*WHAT IS REQUIRED:* The required answer is a copy of each line in the entries below that includes "guarded".

(Dataset items)
====
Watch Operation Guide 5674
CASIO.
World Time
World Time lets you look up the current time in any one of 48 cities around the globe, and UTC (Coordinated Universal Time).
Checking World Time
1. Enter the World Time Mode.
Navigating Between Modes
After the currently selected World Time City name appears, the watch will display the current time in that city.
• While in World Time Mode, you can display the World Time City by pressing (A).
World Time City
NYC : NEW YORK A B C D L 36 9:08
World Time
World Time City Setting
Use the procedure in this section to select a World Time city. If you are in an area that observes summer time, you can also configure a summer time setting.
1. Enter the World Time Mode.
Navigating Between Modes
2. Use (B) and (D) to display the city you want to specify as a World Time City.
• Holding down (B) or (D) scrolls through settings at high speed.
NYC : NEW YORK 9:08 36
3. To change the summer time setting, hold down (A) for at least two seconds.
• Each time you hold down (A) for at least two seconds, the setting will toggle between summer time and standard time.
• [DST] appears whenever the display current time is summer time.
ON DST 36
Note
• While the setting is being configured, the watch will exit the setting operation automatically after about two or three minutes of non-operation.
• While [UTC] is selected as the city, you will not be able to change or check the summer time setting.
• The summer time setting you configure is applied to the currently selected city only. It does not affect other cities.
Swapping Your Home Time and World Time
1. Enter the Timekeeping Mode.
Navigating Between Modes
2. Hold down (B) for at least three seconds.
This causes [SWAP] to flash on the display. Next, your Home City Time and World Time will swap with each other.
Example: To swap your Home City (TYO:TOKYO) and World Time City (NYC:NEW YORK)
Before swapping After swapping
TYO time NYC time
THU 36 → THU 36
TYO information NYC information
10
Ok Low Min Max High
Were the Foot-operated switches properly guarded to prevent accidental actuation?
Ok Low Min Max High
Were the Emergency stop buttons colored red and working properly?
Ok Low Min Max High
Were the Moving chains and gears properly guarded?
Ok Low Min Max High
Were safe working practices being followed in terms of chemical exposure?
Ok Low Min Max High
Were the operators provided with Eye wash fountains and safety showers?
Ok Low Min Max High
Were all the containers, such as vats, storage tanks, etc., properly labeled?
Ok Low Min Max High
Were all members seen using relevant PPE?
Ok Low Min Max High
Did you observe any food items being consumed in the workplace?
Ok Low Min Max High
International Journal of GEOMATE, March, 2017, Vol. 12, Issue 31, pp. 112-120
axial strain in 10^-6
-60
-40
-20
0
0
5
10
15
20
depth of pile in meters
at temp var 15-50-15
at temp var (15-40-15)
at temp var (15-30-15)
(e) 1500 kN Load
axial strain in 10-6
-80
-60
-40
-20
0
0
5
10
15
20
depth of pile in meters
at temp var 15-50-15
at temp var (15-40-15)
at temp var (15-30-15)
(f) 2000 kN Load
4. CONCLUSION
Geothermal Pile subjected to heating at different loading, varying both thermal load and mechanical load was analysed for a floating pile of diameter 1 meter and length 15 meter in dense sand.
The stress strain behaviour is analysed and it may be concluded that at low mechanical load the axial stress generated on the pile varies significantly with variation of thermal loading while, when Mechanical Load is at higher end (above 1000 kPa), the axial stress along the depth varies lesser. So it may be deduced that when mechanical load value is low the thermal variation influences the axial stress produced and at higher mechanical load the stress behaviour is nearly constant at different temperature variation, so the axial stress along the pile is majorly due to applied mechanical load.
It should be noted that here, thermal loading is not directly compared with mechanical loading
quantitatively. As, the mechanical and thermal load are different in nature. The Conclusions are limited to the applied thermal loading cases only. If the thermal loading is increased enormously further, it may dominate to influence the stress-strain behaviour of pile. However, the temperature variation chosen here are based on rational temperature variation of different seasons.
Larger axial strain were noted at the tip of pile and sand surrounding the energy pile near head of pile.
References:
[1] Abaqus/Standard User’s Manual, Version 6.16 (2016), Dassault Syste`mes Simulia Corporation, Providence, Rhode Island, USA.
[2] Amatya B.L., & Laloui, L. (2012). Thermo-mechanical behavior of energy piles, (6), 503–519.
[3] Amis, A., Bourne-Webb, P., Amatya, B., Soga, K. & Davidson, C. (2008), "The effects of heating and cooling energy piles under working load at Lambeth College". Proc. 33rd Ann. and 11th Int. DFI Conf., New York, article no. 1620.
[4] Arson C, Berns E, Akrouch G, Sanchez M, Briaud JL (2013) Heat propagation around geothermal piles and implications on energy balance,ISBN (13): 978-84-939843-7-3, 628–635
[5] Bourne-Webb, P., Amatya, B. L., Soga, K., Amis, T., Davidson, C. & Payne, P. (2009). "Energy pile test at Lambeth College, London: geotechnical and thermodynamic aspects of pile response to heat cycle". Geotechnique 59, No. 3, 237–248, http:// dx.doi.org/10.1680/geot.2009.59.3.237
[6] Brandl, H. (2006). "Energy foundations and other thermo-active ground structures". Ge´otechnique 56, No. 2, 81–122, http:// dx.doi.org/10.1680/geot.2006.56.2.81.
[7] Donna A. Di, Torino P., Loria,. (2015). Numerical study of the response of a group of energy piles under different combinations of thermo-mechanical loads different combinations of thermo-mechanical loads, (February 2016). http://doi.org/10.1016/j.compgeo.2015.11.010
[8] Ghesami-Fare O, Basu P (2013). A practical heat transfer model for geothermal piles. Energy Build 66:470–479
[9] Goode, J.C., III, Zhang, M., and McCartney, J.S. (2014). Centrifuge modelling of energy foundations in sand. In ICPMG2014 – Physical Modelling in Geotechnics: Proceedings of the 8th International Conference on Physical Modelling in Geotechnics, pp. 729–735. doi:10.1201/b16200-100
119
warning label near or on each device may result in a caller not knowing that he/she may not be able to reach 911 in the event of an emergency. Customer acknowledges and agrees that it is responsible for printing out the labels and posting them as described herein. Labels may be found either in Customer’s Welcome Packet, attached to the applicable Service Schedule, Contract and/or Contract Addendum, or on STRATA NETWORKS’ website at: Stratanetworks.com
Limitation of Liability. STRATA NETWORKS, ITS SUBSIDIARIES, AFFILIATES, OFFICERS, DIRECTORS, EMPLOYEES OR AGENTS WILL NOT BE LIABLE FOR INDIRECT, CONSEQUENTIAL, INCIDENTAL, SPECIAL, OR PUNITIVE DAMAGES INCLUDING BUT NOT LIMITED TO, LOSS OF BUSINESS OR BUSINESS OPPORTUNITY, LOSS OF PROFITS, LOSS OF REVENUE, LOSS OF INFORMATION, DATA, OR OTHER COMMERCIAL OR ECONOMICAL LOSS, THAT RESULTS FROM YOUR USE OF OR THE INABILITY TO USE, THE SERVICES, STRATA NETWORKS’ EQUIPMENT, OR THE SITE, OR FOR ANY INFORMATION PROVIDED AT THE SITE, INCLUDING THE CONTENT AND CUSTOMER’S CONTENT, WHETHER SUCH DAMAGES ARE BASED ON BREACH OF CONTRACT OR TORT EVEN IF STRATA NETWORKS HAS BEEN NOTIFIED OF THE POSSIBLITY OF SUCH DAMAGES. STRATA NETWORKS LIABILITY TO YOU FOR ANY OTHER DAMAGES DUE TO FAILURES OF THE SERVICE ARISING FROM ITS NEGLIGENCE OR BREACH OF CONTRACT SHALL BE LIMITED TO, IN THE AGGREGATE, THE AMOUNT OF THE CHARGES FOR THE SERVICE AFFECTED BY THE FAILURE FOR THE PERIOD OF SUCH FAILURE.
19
====
*TASK SOLUTION:*
Were the Foot-operated switches properly guarded to prevent accidental actuation?
Were the Moving chains and gears properly guarded?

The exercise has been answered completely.